** Available data follows **

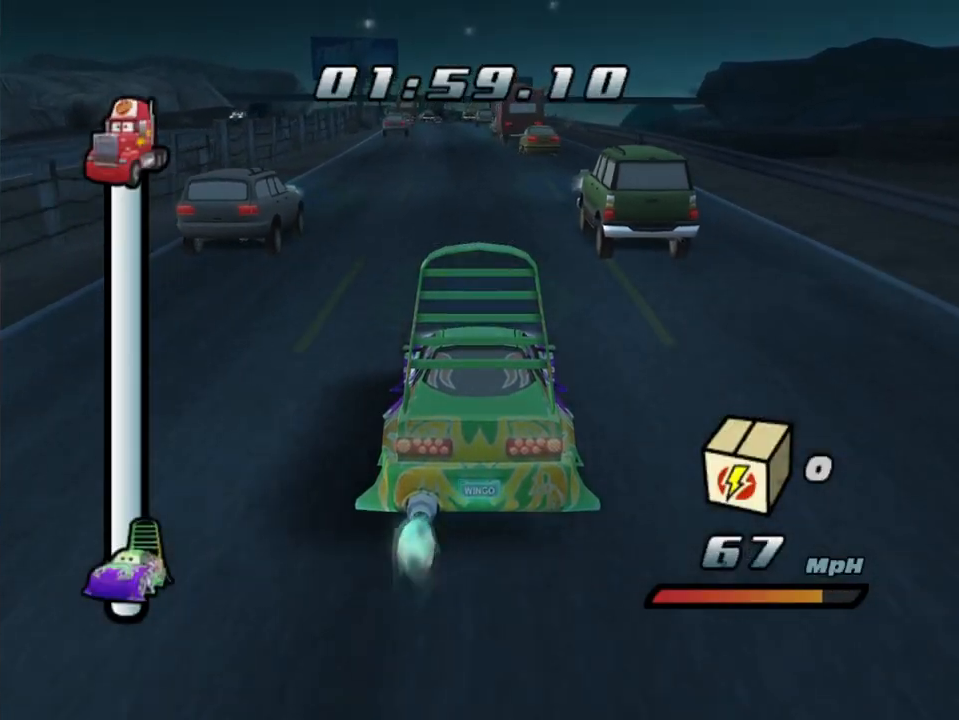
{"dt_ms": 500, "buttons": ["A", "R1"], "left_stick": "center", "right_stick": "center", "events": [[367, "R2", "up"]]}
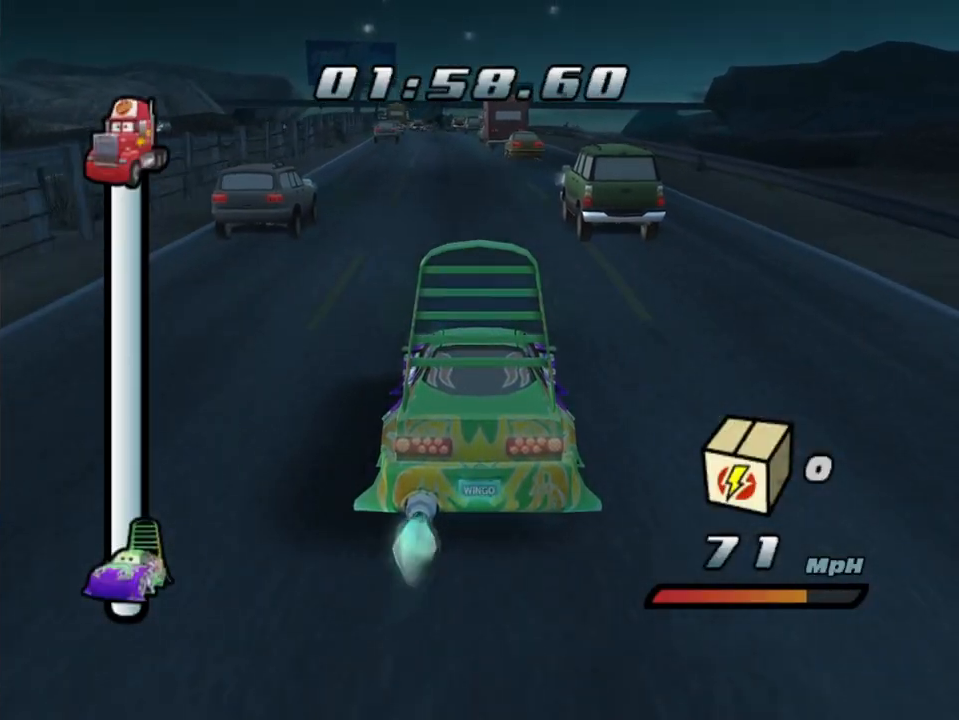
{"dt_ms": 500, "buttons": ["A", "R1"], "left_stick": "right", "right_stick": "center", "events": [[167, "R1", "up"], [217, "left_stick", "right"], [267, "R1", "down"]]}
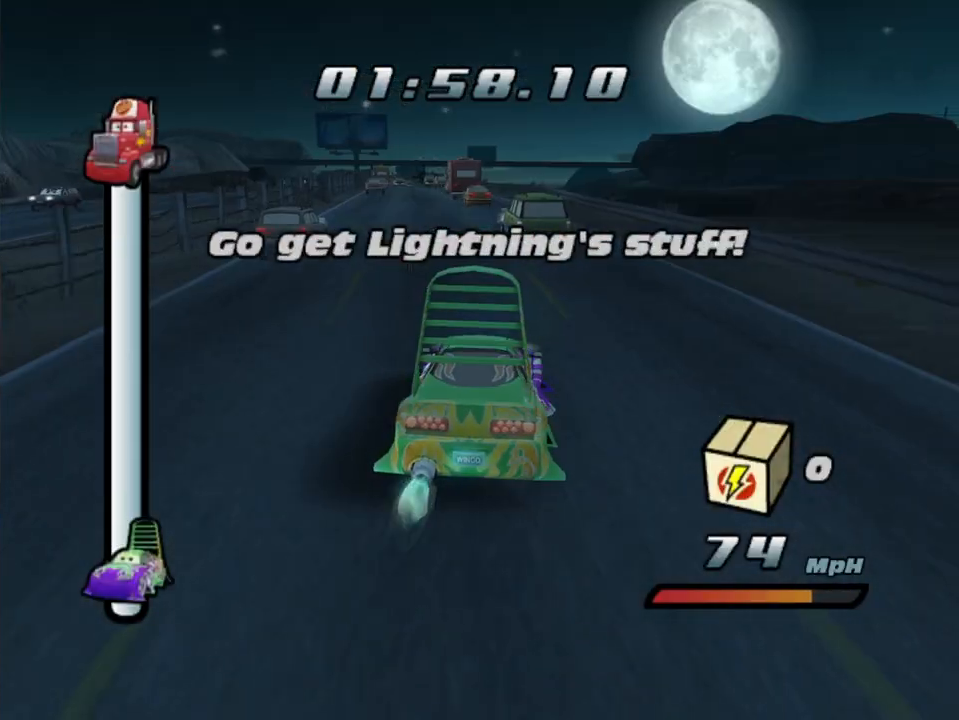
{"dt_ms": 500, "buttons": ["A", "R1"], "left_stick": "left", "right_stick": "center", "events": [[167, "left_stick", "left"], [200, "R1", "up"], [317, "R1", "down"]]}
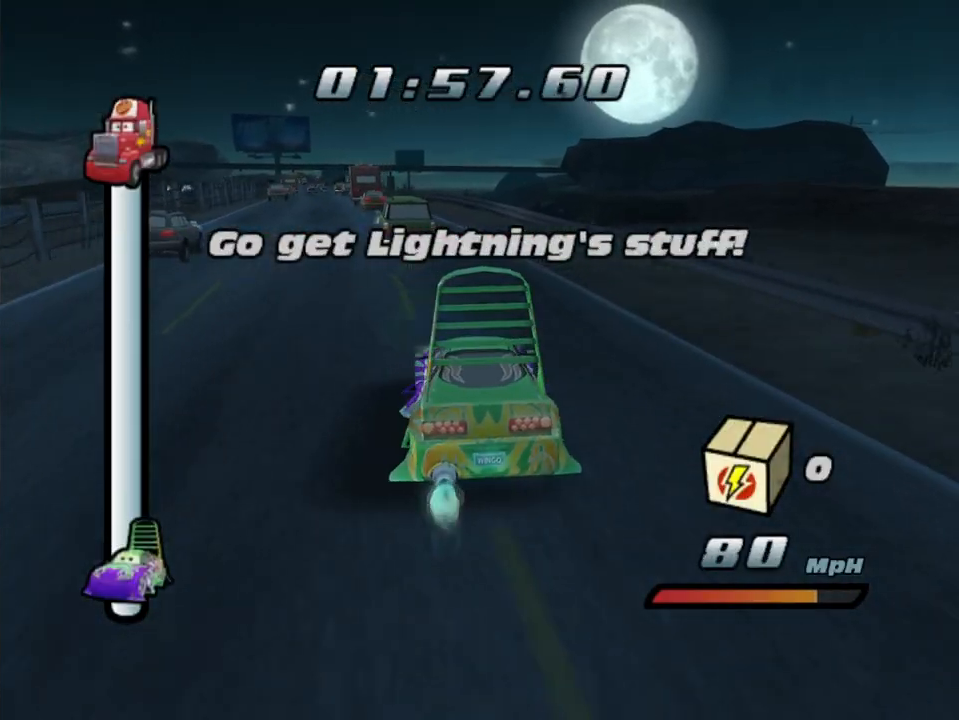
{"dt_ms": 500, "buttons": ["A", "R2"], "left_stick": "center", "right_stick": "center", "events": [[233, "R1", "up"], [233, "R2", "down"], [233, "left_stick", "right"], [450, "left_stick", "center"]]}
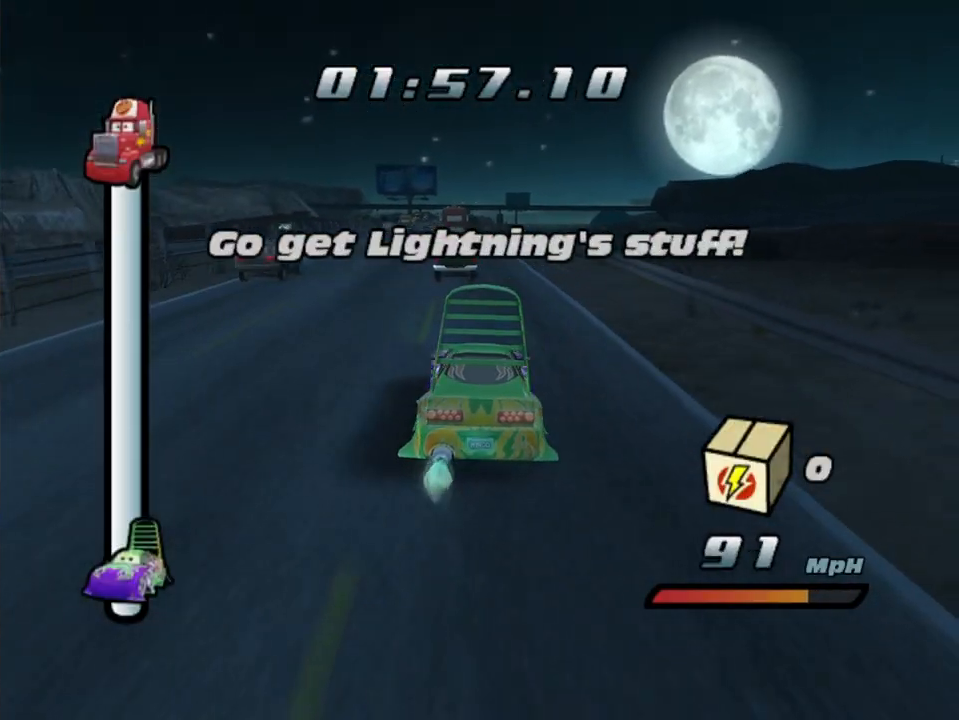
{"dt_ms": 500, "buttons": ["A", "R1"], "left_stick": "left", "right_stick": "center", "events": [[100, "R2", "up"], [183, "R1", "down"], [183, "left_stick", "left"]]}
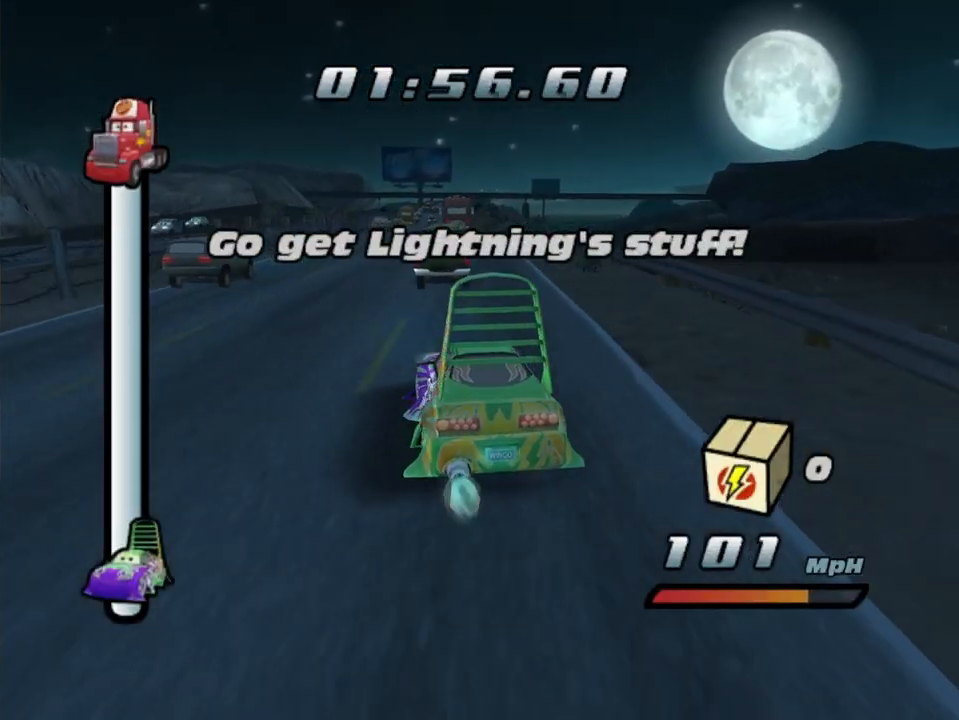
{"dt_ms": 1000, "buttons": ["A", "R2"], "left_stick": "center", "right_stick": "center", "events": [[167, "R2", "down"], [183, "R1", "up"], [200, "left_stick", "center"], [517, "R2", "up"], [550, "left_stick", "right"], [567, "R1", "down"], [850, "R2", "down"], [867, "R1", "up"], [867, "left_stick", "center"]]}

** End of Available data **

- [What the exercise asks]
Please repeat all of the data exactly as it stands, leaving the pictures out.

- [Response to the exercise]
{"dt_ms": 500, "buttons": ["A", "R1"], "left_stick": "center", "right_stick": "center", "events": [[367, "R2", "up"]]}
{"dt_ms": 500, "buttons": ["A", "R1"], "left_stick": "right", "right_stick": "center", "events": [[167, "R1", "up"], [217, "left_stick", "right"], [267, "R1", "down"]]}
{"dt_ms": 500, "buttons": ["A", "R1"], "left_stick": "left", "right_stick": "center", "events": [[167, "left_stick", "left"], [200, "R1", "up"], [317, "R1", "down"]]}
{"dt_ms": 500, "buttons": ["A", "R2"], "left_stick": "center", "right_stick": "center", "events": [[233, "R1", "up"], [233, "R2", "down"], [233, "left_stick", "right"], [450, "left_stick", "center"]]}
{"dt_ms": 500, "buttons": ["A", "R1"], "left_stick": "left", "right_stick": "center", "events": [[100, "R2", "up"], [183, "R1", "down"], [183, "left_stick", "left"]]}
{"dt_ms": 1000, "buttons": ["A", "R2"], "left_stick": "center", "right_stick": "center", "events": [[167, "R2", "down"], [183, "R1", "up"], [200, "left_stick", "center"], [517, "R2", "up"], [550, "left_stick", "right"], [567, "R1", "down"], [850, "R2", "down"], [867, "R1", "up"], [867, "left_stick", "center"]]}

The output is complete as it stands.